REQUIRED WORK:
The number of lines with the string "http" in the listing below is all that should be reported.

PROVIDED RECORDS:
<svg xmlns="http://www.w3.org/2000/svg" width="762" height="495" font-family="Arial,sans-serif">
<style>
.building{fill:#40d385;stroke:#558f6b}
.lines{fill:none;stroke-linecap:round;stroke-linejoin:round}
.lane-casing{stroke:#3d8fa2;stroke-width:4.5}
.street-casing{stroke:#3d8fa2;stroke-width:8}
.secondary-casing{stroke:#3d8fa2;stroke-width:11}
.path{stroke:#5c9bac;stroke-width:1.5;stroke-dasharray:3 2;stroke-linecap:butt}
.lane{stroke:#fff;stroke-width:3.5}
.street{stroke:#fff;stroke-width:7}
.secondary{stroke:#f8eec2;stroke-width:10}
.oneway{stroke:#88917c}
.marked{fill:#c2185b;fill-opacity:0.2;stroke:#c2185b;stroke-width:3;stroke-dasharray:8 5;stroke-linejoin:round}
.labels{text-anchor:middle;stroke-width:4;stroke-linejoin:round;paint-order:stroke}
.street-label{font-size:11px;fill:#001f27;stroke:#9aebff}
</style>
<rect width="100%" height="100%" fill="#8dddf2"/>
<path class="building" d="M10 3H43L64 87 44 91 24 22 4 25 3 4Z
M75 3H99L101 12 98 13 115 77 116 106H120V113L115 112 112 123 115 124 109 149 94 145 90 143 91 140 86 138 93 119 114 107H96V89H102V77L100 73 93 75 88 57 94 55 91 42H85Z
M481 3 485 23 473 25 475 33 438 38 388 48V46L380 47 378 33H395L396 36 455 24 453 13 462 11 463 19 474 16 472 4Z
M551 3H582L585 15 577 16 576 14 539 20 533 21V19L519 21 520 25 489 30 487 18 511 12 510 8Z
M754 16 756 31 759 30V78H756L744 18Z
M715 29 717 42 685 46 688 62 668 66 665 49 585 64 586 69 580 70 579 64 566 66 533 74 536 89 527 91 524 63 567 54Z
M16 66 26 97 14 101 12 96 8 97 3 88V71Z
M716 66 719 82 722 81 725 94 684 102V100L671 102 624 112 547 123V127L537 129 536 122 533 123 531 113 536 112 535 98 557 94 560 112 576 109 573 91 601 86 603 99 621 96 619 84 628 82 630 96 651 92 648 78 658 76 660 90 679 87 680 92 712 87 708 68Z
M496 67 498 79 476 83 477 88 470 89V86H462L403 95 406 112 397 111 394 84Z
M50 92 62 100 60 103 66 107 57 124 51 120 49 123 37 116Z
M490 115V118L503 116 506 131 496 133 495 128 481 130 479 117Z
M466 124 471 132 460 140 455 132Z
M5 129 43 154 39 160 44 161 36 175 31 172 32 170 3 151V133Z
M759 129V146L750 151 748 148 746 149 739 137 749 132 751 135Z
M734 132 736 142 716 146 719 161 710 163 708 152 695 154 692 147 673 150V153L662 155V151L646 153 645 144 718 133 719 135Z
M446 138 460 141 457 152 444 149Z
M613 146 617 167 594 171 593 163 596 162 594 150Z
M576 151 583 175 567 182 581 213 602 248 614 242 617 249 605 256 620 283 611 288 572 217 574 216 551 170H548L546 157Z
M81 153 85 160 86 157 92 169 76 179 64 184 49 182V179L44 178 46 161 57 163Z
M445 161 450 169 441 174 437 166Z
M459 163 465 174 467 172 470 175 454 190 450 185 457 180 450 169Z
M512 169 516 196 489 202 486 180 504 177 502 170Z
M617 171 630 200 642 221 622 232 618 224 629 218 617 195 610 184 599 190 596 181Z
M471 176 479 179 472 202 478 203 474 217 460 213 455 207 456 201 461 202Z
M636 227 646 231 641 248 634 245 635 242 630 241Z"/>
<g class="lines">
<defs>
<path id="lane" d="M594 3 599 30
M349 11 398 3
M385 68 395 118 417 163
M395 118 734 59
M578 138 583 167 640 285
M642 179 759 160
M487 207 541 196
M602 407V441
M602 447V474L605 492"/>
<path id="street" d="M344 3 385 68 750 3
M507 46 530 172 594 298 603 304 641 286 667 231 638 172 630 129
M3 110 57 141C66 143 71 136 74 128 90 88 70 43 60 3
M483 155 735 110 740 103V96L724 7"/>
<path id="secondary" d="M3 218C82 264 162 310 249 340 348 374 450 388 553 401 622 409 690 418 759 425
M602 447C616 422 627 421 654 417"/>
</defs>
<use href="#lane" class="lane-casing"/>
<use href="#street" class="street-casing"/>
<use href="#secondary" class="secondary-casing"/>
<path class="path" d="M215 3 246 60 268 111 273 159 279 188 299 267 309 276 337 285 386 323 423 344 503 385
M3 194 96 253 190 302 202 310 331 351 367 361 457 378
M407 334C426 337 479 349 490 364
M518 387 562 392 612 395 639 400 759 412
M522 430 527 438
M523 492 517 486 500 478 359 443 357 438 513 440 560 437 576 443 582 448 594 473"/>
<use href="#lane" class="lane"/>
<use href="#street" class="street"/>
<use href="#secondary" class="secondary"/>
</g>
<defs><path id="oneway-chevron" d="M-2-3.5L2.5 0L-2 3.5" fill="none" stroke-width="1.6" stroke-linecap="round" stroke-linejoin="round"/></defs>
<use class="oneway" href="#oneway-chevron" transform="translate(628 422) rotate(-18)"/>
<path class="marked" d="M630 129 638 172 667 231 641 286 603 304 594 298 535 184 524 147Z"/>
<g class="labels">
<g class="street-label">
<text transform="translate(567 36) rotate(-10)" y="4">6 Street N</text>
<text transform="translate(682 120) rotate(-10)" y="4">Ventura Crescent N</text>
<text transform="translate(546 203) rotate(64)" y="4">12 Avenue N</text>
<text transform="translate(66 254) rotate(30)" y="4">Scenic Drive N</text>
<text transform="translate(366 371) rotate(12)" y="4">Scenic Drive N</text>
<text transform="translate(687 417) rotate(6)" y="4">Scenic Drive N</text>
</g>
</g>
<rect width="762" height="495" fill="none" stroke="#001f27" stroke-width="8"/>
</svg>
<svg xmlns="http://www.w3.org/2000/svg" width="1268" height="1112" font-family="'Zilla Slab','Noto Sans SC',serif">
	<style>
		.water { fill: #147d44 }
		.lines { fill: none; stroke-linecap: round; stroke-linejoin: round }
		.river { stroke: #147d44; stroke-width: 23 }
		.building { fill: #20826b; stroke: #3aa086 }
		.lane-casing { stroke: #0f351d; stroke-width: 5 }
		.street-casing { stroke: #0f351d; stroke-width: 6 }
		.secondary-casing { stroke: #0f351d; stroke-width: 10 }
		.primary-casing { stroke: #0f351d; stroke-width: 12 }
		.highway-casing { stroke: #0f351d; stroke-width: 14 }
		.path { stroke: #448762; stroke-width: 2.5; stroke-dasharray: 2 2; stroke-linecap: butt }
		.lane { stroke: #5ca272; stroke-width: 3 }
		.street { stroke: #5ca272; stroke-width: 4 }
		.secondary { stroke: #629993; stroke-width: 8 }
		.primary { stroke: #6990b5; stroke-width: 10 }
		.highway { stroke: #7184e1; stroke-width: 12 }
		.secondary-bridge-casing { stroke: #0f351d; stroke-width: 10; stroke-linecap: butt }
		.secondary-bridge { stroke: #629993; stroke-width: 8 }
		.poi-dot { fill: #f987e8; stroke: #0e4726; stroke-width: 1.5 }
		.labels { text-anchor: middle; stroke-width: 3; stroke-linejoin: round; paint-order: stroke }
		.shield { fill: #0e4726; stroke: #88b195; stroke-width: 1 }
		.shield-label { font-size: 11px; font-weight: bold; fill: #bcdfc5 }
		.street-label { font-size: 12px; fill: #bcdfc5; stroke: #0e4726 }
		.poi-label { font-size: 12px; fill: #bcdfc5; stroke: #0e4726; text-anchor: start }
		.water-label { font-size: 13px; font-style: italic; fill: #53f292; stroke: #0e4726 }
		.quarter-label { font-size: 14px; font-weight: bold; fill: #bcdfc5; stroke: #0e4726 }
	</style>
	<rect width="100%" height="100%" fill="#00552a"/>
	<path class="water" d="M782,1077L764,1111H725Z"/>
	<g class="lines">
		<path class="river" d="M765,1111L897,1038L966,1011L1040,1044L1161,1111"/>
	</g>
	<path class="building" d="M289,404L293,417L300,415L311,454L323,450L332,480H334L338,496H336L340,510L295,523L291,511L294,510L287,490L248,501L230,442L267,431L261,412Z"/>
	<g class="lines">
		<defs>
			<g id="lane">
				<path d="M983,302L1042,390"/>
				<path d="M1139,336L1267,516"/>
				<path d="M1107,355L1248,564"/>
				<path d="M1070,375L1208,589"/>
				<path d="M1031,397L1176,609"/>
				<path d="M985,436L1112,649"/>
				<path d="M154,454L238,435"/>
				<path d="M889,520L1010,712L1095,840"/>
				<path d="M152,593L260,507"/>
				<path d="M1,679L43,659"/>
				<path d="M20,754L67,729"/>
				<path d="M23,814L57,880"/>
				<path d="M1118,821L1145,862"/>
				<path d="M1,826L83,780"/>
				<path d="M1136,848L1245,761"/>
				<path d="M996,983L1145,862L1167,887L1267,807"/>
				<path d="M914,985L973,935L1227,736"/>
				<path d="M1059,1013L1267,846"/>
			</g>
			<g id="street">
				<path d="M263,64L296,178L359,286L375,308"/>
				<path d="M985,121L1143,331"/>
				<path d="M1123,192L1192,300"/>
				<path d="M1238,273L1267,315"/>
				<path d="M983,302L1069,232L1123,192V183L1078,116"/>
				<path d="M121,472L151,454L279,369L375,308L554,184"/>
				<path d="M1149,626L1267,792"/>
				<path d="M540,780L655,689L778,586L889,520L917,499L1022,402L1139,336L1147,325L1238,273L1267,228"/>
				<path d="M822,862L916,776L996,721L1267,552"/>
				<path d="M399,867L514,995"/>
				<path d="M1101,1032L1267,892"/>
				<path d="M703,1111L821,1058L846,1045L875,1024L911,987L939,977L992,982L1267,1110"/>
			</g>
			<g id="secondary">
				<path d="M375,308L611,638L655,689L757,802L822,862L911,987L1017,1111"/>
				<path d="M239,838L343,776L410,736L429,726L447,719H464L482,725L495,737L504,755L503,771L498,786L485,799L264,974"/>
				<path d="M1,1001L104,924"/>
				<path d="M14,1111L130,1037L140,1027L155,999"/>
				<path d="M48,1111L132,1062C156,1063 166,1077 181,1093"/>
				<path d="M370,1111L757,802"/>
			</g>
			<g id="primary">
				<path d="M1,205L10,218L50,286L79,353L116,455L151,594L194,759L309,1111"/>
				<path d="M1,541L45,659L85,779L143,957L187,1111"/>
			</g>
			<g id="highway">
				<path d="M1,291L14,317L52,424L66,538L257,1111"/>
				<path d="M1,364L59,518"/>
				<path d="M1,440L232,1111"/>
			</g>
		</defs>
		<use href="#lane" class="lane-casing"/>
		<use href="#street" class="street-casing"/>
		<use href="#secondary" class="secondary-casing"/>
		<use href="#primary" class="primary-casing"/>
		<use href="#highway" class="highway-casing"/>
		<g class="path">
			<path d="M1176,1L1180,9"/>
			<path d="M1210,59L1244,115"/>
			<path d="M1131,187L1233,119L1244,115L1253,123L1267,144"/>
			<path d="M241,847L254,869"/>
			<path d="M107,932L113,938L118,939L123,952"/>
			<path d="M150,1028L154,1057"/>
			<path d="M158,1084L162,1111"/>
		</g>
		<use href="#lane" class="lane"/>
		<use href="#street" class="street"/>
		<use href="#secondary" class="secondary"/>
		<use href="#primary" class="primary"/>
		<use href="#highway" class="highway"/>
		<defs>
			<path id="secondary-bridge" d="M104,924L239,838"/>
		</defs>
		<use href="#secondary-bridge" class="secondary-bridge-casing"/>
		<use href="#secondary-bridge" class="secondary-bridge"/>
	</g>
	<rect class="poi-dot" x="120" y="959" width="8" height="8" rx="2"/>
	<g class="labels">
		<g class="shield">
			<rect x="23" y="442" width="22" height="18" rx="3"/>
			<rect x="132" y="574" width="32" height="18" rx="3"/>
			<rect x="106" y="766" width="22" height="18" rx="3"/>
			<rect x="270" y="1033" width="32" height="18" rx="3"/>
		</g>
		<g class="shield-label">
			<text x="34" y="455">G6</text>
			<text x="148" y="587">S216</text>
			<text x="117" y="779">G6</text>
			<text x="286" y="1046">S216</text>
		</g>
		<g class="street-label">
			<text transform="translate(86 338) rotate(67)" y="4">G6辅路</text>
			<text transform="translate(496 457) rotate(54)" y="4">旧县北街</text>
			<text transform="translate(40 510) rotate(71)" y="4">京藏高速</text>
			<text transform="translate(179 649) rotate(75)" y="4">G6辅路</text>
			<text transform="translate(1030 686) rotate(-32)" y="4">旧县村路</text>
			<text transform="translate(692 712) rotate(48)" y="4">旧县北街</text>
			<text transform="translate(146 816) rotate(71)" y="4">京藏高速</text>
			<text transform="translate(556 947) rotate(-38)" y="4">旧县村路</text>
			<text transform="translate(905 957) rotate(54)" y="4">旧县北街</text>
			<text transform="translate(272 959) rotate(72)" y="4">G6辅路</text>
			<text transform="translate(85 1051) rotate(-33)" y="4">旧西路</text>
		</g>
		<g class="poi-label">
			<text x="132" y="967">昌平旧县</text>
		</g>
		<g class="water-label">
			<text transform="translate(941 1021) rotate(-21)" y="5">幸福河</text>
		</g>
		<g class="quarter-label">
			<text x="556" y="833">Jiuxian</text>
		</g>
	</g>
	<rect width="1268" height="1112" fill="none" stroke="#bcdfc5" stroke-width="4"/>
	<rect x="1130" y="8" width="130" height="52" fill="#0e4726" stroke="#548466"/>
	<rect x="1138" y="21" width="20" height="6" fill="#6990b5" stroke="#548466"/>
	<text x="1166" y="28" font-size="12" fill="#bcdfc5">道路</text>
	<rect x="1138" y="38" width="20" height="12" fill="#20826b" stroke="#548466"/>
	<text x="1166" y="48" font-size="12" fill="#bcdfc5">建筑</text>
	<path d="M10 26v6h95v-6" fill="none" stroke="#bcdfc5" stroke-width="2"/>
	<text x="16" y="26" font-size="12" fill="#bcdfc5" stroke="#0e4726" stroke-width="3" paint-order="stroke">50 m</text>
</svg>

THE COMPLETED TASK:
2